- **Exercise brief**
In the forum thread below, copy out the part starting with "You’re right; my" and going on through "on my side!", replacing "my side" with "my end".

Thank you @Arkshine! I think I understand how to pass actions in a glimmer component in general. However the route-action helper moved along the route hierarchy to invoke an action that is not declared in local scope. So you could just declare it on the component, e.g.:
I could just work on the template, care less about the invoked logic because it’s auto-magically passed in (from my point of view :). Which I liked, but I don’t understand if that was ever best practice and if/how I would have access to that now in a glimmer component.
You’re right; my bad. I answered automatically without much thought. (well, It was 5 am ).
I don’t have the answer to your question right now, but I’ll get back to you If I figure out something on my side!
import { get } from "@ember/object";
import { routeAction } from 'discourse/helpers/route-action';
{{on "click" (routeAction "showLogin" (get this "router._router"))}}
It assumes you have the router service defined in the component.
I’m unsure whether it’s considered bad practice. It doesn’t sound like a good idea, but it works.
Well, I might just drop it for now, the component works fine as it is. Just trying to understand a bit better how some of the stuff works under the hood
I think if you use the default export, it should work as expected (i.e. without needing to inject the router service, or manually pass in a reference to it)
import routeAction from "discourse/helpers/route-action";
(not sure why there is also an internal function exported as routeAction… pretty confusing! Let’s fix that)
Although I would say… in general we are trying to move towards ‘closure actions’ like {{on "click" this.someFunction}} rather than string-based things like {{action "blah"}} or {{routeAction "blah"}}.

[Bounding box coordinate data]
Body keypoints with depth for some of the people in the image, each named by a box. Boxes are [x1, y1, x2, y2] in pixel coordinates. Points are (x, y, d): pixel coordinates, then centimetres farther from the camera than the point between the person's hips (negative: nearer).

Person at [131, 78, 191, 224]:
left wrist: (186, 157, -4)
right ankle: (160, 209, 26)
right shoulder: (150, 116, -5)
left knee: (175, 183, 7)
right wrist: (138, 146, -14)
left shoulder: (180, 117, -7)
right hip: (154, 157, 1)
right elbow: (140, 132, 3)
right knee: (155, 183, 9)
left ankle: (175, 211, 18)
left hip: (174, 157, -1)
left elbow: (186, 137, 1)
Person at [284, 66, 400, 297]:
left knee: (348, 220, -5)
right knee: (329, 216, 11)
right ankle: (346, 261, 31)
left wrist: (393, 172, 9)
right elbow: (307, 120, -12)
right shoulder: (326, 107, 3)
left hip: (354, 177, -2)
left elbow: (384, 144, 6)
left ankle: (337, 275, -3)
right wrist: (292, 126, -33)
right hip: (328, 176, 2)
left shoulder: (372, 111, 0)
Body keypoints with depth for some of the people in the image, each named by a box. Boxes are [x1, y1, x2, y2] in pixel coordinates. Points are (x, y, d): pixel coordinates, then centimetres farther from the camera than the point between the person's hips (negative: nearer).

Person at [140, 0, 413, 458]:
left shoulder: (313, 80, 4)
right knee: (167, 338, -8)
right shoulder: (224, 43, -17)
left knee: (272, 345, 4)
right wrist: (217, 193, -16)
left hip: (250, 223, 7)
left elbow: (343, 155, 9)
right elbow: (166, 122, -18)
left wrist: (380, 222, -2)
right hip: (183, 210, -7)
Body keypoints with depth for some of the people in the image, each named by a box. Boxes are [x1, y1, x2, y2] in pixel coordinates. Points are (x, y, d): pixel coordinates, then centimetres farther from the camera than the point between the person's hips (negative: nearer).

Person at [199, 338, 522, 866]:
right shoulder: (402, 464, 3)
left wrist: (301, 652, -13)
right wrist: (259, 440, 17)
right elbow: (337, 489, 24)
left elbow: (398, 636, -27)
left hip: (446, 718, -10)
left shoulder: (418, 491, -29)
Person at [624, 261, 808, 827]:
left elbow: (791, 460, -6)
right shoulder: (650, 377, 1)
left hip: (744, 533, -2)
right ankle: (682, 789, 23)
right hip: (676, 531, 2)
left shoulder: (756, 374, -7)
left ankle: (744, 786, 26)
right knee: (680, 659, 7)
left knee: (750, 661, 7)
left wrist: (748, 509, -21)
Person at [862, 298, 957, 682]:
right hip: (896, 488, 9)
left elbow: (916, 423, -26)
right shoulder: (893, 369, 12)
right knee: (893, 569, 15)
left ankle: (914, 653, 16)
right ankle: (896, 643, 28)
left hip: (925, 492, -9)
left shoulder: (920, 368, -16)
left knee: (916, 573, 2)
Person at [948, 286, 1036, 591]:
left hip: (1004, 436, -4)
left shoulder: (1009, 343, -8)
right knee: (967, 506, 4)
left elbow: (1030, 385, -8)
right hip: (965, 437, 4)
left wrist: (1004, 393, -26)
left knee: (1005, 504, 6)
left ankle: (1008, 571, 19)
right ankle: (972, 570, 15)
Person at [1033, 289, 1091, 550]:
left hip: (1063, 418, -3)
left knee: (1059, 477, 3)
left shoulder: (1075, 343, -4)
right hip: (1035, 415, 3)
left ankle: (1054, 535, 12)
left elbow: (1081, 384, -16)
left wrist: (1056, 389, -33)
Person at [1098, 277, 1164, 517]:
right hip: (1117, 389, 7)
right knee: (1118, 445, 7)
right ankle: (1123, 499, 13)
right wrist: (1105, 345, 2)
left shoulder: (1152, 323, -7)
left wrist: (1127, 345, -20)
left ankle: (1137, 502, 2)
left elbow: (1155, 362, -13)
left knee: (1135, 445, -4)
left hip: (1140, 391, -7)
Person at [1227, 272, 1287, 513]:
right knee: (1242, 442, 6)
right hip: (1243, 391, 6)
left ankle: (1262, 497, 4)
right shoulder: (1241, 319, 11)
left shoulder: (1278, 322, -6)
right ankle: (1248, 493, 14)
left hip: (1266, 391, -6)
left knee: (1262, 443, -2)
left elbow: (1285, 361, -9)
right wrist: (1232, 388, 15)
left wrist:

- **Answer to this exercise**
You’re right; my bad. I answered automatically without much thought. (well, It was 5 am ).
I don’t have the answer to your question right now, but I’ll get back to you If I figure out something on my end!